Para evitar ruídos, Dilma centralizará no Planalto relação com o Congresso

Por Painel

Quem manda aqui Dilma Rousseff e o Planalto passarão a centralizar as negociações entre o governo e o Congresso para evitar novas crises com os parlamentares em 2015. A presidente determinou que as articulações feitas por seus ministros com a Câmara e o Senado passem pelo crivo da Secretaria de Relações Institucionais em todas as ocasiões. O objetivo é evitar desgaste caso algum ministro prometa ao Congresso mais do que deveria, e a presidente precise vetar textos aprovados no plenário.

Pisando em ovos Coordenadores da campanha de Arlindo Chinaglia (PT-SP) à presidência da Câmara articulam um almoço amanhã com líderes e ministros da base aliada em apoio ao petista. Os chefes da Esplanada ainda hesitam em comparecer.

Desigual O PR tem se queixado de pressão sobre o ministro Antônio Carlos Rodrigues (Transportes) para que a bancada apoie Chinaglia. “Estão cobrando uma fatura maior da gente do que do PRB e do PP”, diz um deputado.

Mapa da mina Aliados de Eduardo Cunha (RJ) contam 330 votos “certos” no peemedebista.
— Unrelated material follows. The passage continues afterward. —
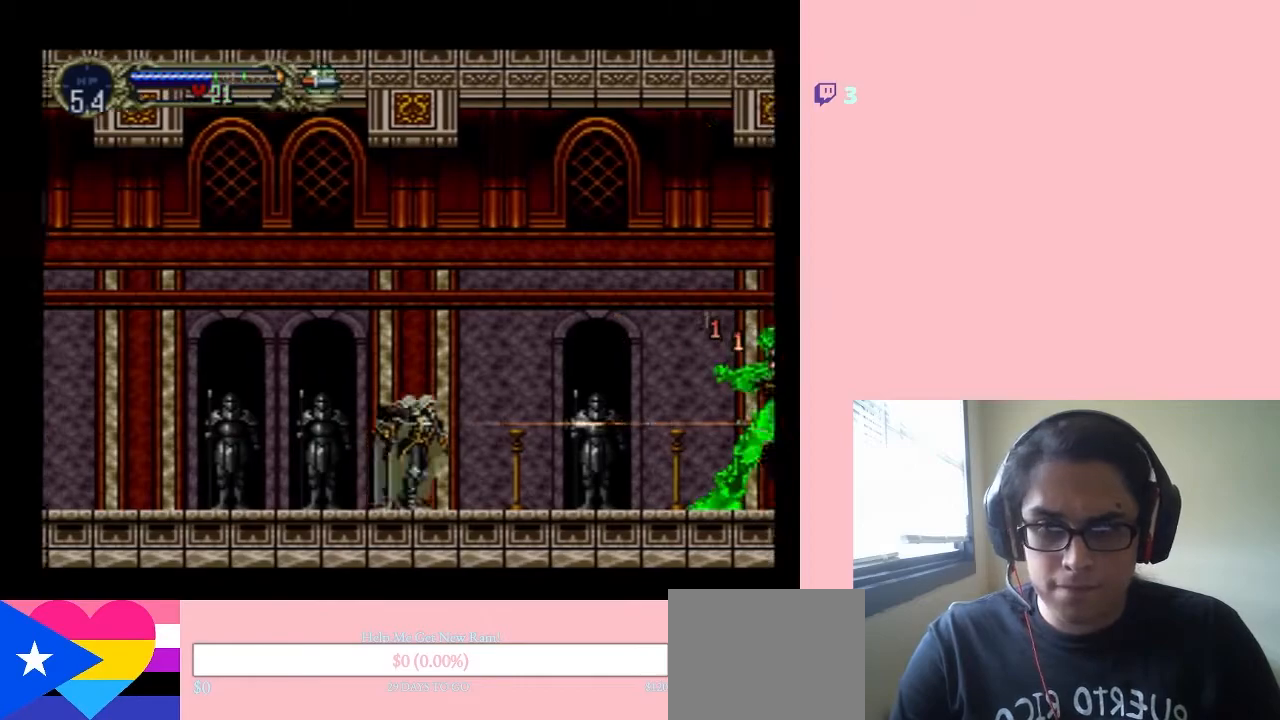
{"buttons": ["DPAD_UP"], "left_stick": "center", "right_stick": "center", "events": [[17, "Y", "up"], [67, "DPAD_RIGHT", "up"], [67, "DPAD_UP", "down"], [217, "Y", "down"], [417, "Y", "up"]]}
O grupo tem cadernos detalhando como cada deputado pretende votar, divididos por partido e Estado. Os indecisos não somam 60.

Sem passeio Já para o Planalto, a vantagem de Cunha caiu de 100 votos para 50. O governo avalia que ele tem boas chances de vencer, mas acha que Cunha “não será o dono do Congresso”.

Lá e cá Apesar de boa parte da bancada do PSDB já defender o apoio a Cunha, alguns tucanos temem que o desembarque do partido da candidatura de Julio Delgado faça com que o PSB migre para o campo petista na disputa.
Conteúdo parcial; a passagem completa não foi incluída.